In the oeuvre of Sergei Rachmaninoff, pianist and composer in one person, chamber music pieces are to be found only sporadically. Of particular interest among them are two piano trios of the same title, Trio elégiaque No. 1 in G minor and Trio elégiaque No. 2 in D minor, both composed within a short period of time. The one-movement Trio elégiaque No. 1 in G minor was written in just four days in 1892. In its mood, it is linked to the tradition of similar elegiac works by Russian composers, especially by Pyotr Ilyich Tchaikovsky, who in 1882 honored the memory of his friend Nikolai Rubinstein with a piano trio dedicated “to the memory of a great artist”. When Tchaikovsky died in 1893, Rachmaninoff composed his second piano trio, using the title Trio elégiaque again, and using the same quote, “à la memoire d’un grande artiste” dedicated it to Tchaikovsky. As regards Rachmaninoff’s first piano trio, Trio elégiaque No. 1, it is not known to whom or to what its melancholy atmosphere refers. However, at that time Rachmaninoff was working on his first opera Aleko, based on Alexander Sergeyevich Pushkin’s short story The Gypsies, a tale of love, revenge and family honor with a tragic ending, and this may have been reflected in the trio. Melancholy, after all, was one of Rachmaninoff’s character traits. The high point of the sonata movement of Trio elégiaque No. 1, with its series of episodes, is a funeral march, which has an almost orchestral sound, and the trio is therefore sometimes described as a symphonic poem for three instruments. The work was premiered by Rachmaninoff himself together with his classmates, David Kreyn at the violin and Anatoliy Brandukov at the cello, on 30 January (11 February) in Moscow.
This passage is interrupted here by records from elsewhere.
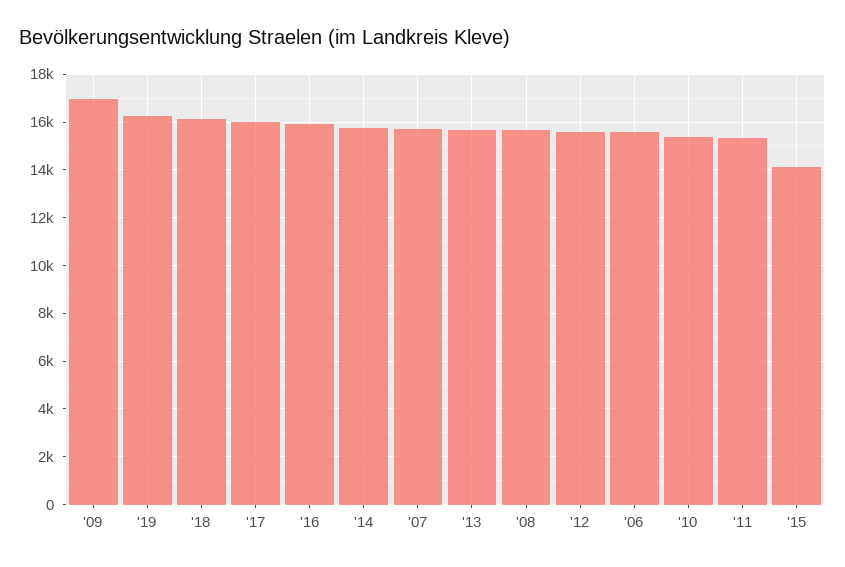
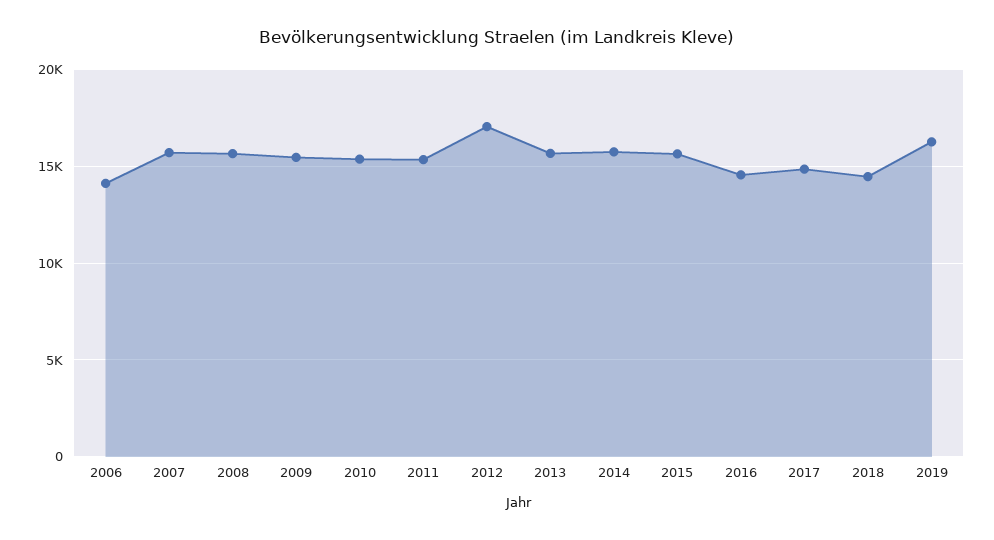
  {
-   "'09": 17000,
+   "'09": 15500,
    "'19": 16500,
-   "'18": 16000,
+   "'18": 14500,
-   "'17": 16000,
+   "'17": 15000,
-   "'16": 16000,
+   "'16": 14500,
    "'14": 15500,
    "'07": 15500,
    "'13": 15500,
    "'08": 15500,
-   "'12": 15500,
+   "'12": 17000,
-   "'06": 15500,
+   "'06": 14000,
    "'10": 15500,
    "'11": 15500,
-   "'15": 14000
+   "'15": 15500
  }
Piano Trio No. 1 in A minor is the only composition of its kind in the body of work of Maurice Ravel. Although he had been planning to write a composition for piano, violin and cello since 1908, he realized this idea as late as between April and August 1914 in the Basque commune of Saint-Jean-de-Luz, where he was from. Ravel himself described the work on this piece as an effort to take his mind off the war that broke out in July. In a letter to his friend, the composer and pianist Maurice Delage, Ravel announced his work with a self-deprecating humor: “I’ve written my trio. Now all I need are the themes.” The basic building block of the trio is rhythm. By its variability, polymetric character and asymmetrical division of bars, Ravel broke new ground in his work. On the one hand, the music opalesces in vague contours (the second movement, Pantoum, refers to a Malaysian verse form), while on the other hand it is organized according to the strict scheme of Baroque passacaglia (third movement). The rhythmic component of the final movement is reminiscent of the folk music of Ravel’s native Basque country. The premiere of the trio took place in January 1915 at the Salle Gaveau in Paris, the first performers being the Italian composer and pianist Alfredo Casella, the violinist Gabriel Willaume and the cellist Louis Feuillard.
Franz Schubert wrote four compositions for piano, violin and cello. After an attempt in 1812, left unfinished, he returned to this cast many years later in his Piano Trio No. 1 in B flat major, Op. 99 (D 898) and Piano Trio in E flat major, Op. 100 (D 929). However, the chronological order in which the two works were written was most likely reversed. Piano Trio in B flat major (the autograph is missing) was composed second and was published posthumously in 1836. The impulse for the composition of the trios was the founding in 1827 of an ensemble consisting of Ignaz Schuppanzigh (violin), Josef Linke (cello) and Carl Maria Bocklet (piano). All of them were friends with Schubert and were instrumental in the performance of several of his compositions. These two piano trios were rightly labelled “Grand” when first published. Piano Trio in B flat major features two characteristic aspects of Schubert’s music, the dramatic character and the romantic lyricism, presented in the first movement by the contrast of two main themes. Another typical Schubertian feature is the polarity of the key, applied in the numerous modulations of the second movement. The third scherzo movement uses the compositional technique of the canon, while its middle section consists of a simple trio. The final rondo movement is characterized above all by the variety of its rhythmic component. The trio was probably first performed on 26 December 1827 as part of a concert series organized by Schuppanzigh.